Ernest Stenson-Cooke

Personal information
- Born: 10 May 1874 London, England
- Died: 19 November 1942 (aged 68) Guildford, Surrey, England

Sport
- Sport: Fencing

= Ernest Stenson-Cooke =

British fencer (1874–1942)

Sir Ernest George Stenson-Cooke (5 October 1874 - 19 November 1942) was a British fencer.

==Biography==
From an early age Stenson-Cooke had been interested in military training and for some years was a member of the cadet corps attached to the London Rifle Brigade, where he became part of a club devoted to the reconstruction of historical fencing styles under the direction of Captain Alfred Hutton.
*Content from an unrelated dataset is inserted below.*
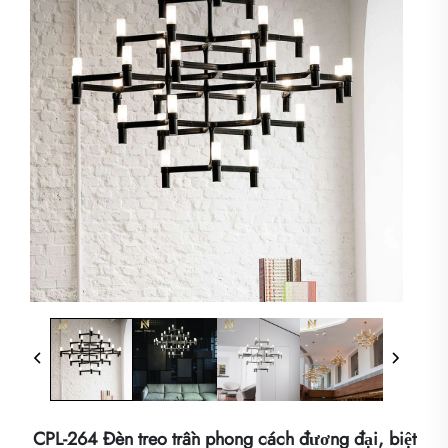
CPL-264 Đèn treo trần phong cách đương đại, biệt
Circa 1901 he also joined the Bartitsu Club. He retired from the L.R.B.(with the rank of Captain) in 1903.

He competed in the individual Fencing at the 1912 Summer Olympics – Men's foil and Fencing at the 1912 Summer Olympics – Men's épée events at the 1912 Summer Olympics in Stockholm.
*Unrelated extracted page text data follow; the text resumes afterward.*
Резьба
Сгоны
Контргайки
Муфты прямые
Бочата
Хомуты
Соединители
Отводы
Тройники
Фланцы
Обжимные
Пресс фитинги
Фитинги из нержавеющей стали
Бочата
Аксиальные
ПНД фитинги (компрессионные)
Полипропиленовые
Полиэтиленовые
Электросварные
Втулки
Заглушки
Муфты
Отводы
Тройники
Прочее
During World War I he served with 8th Essex Territorials, then as a staff captain at the War Office, and was later appointed Controller of Supplies under the Ministry of National Service.

He was the first secretary of The Automobile Association, beginning in 1905 when it was established and serving in that capacity for 37 years. By the start of the First World War, membership of the AA had risen from 90 (when he had been taken on) to 83,000

In 1923, he won the foil title at the British Fencing Championships.

In 1931, he wrote the autobiographical "This Motoring - Being the Romantic Story of the Automobile Association", ISBN 978-1125868041, which was published. Two years later in 1933, he was knighted for services to motoring.